— TASK TO COMPLETE —
The records that follow are to be repeated exactly, without any pictures.

— DATA RECORDS —
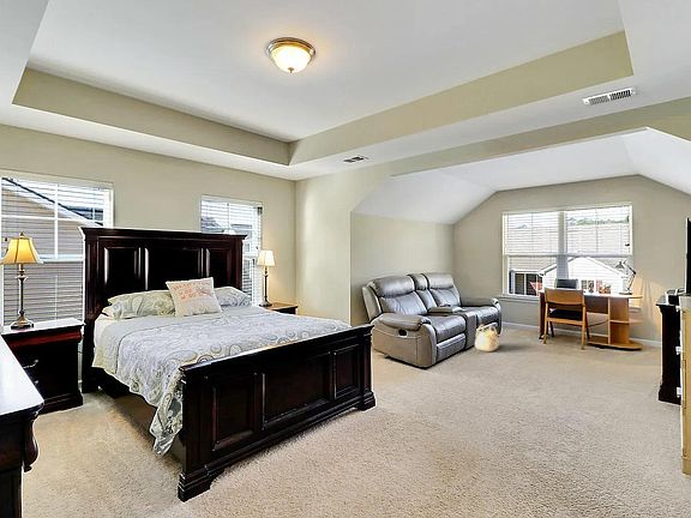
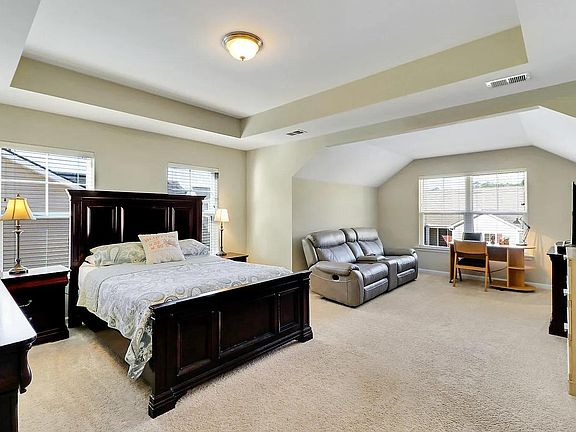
- basket [474,324,500,353]
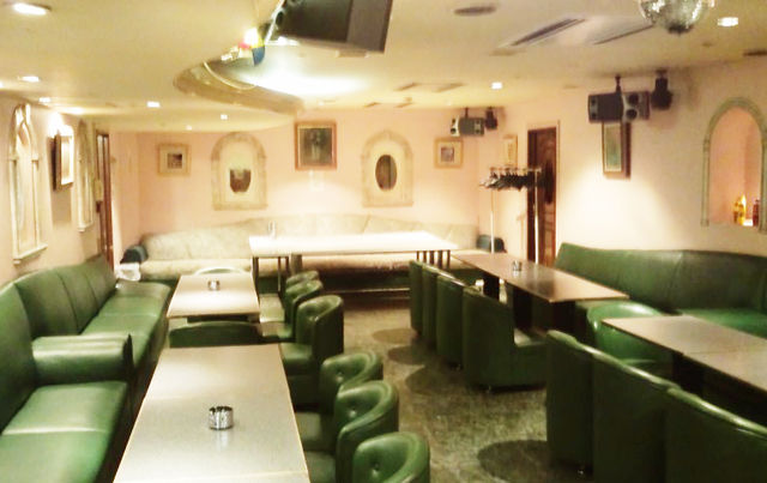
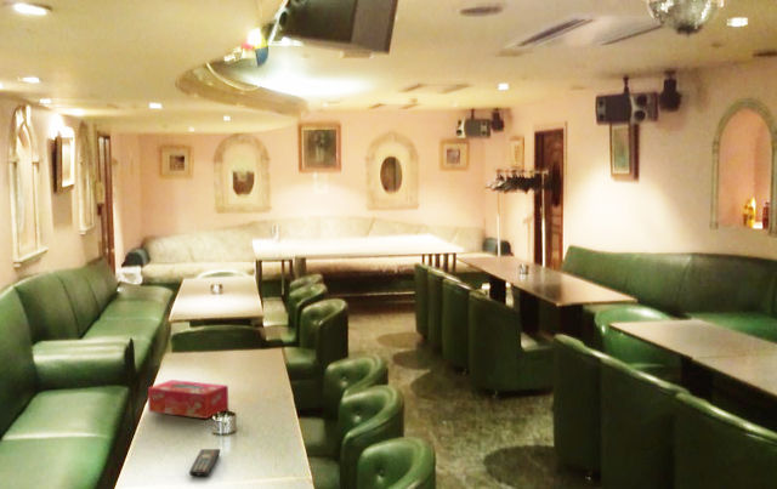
+ remote control [188,448,221,477]
+ tissue box [147,379,229,420]
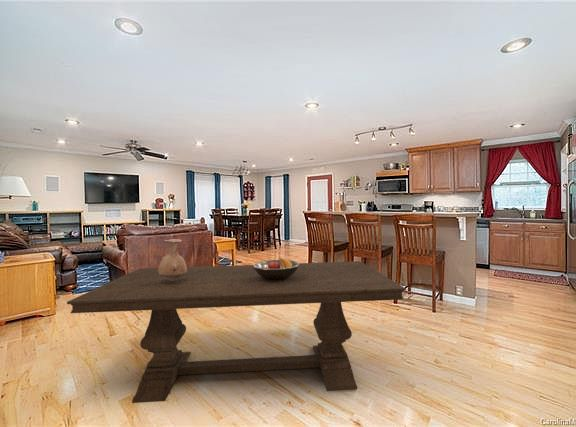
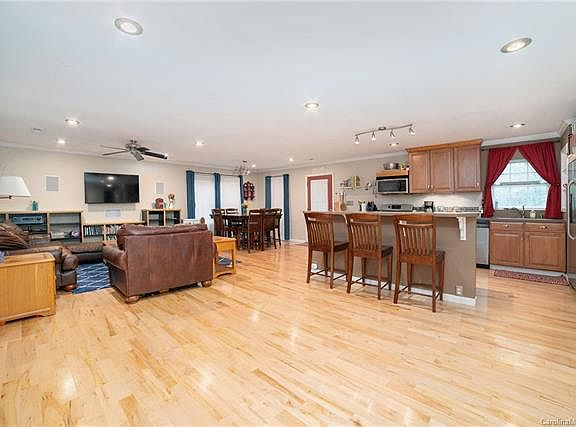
- dining table [66,260,407,404]
- vase [158,238,188,282]
- fruit bowl [253,257,299,280]
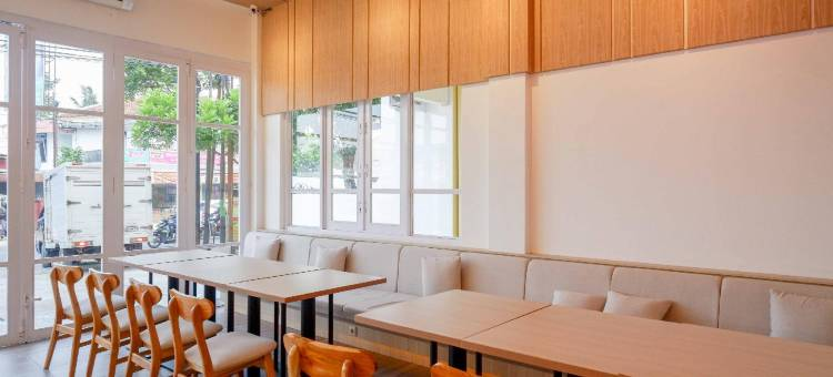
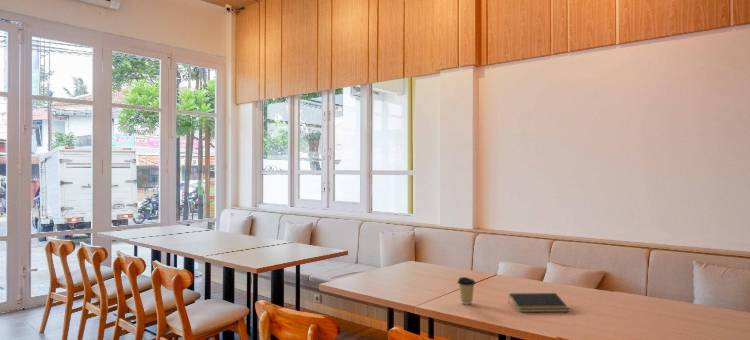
+ notepad [507,292,570,313]
+ coffee cup [456,276,477,305]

— SOLUTION FOR THIS TASK —
- basket [474,324,500,353]
+ remote control [188,448,221,477]
+ tissue box [147,379,229,420]
- dining table [66,260,407,404]
- vase [158,238,188,282]
- fruit bowl [253,257,299,280]
+ notepad [507,292,570,313]
+ coffee cup [456,276,477,305]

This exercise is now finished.